On Halloween, OBurlesque presented “Creature Feature” at The Cat in the Cream. This event gave student performers an opportunity to craft a routine and dance freely on stage while audience members cheered them on.
Performers were not required to have experience before signing up — if they were interested in doing an act, all they had to do was send a form to OBurlesque. College fourth-year Charlie Kline collaborated with a friend to put on a shadow-casted act based on the musical episode of Buffy the Vampire Slayer. In this episode Buffy dates a vampire, which Kline noted was “very sexy.”
“I mostly just want to do it so that I can talk to people about Buffy, [and] so that people will come up to me and be like, ‘I have also seen and loved Buffy,’” Kline said.
This was Kline’s first time performing with OBurlesque, but they’ve always found the club accessible.
“OBurlesque is so chill that I think it’s just going to be fun, mostly because it’s all my friends in the audience,” Kline said. “I just feel like it’s a very welcoming environment where you can do whatever you want, and people are really supportive.”
Many attend OBurlesque to see friends’ performances, including College third-year Katrina Ganson.
“I [was] particularly excited for Charlie’s Buffy performance, as I am a Buffy fan, and I love when people are experimenting with really fun pop culture references in their drag or their [burlesque] performance,” Ganson said. “I think that it engages the audience in a really fun way because they also have their own associations with the media.”
Some performers include pop culture references and pop songs, but others include classical music, like Conservatory fourth-year Sasha Paris-Carter, who studies composition.
“I love to dress up, and I wanted a space to perform outside of the Conservatory where I could have creative control and still perform at the level that I wanted to without having to adhere to the expectations placed on how you’re supposed to look [while performing] classical music,” Paris-Carter said.
With an act centering Mary Tudor, also known as Bloody Mary, Paris-Carter “let the music do the talking, and the stripping aid the story.”
“[Burlesque is] like resistance in this culture that teaches us to be ashamed of ourselves,” Paris-Carter said. “I don’t feel the shame anymore that I used to feel in high school because my body’s become a performance tool. I’ve become curious rather than judgmental [because of OBurlesque].”
OBurlesque invites not only curiosity but also vulnerability in performers and attendees.
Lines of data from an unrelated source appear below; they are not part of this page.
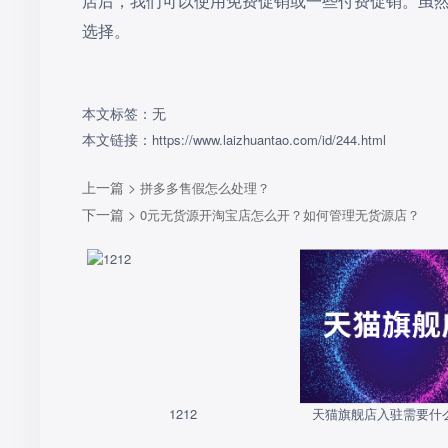
店后，我们可以使用免费促销或一些付费促销。虽
选择。
本文标签：无
本文链接：
https://www.laizhuantao.com/id/244.html
上一篇 >
拼多多售假怎么处理？
下一篇 >
0元无货源开淘宝店怎么开？如何管理无货源店？
1212
天猫旗舰店入驻需要什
College third-year and OBurlesque’s media coordinator Z Gutierrez emphasized how OBurlesque is a body positive, consensual space.
“I think that’s a huge part of OBurlesque — want[ing] everyone to be 100 percent comfortable,” Gutierrez said.
At the Halloween show, Gutierrez participated in two group acts, one of which was based on Monster High characters.
“[The idea] started off in Discord,” Gutierrez said. “I was just like, ‘I would kill to do a Monster High Burlesque,’ and then someone else was like, ‘I would so do that with you.’ Then someone else was like, ‘I would love to join,’ so then we ended up with five people. Then we all chatted about which character we wanted to do, which character we felt represented us the most, [and we even] took quizzes. One of us actually had never watched the Monster High movie, so we did a movie night just for some research. Then we just started rehearsing, often [using] the self dance studios in the basement of South.”
Many see the Halloween show as a perfect opportunity to put on story-based acts, which can be funny and surprising.
“Sometimes you feel like you have to hide the fact that you have a body from the general public and that you know what sex is,” Kline said. “So I guess there’s something cool about [OBurlesque] being in this really welcoming environment, and [having the ability to make you think], ‘I do, in fact, have a body [and can be silly with it].”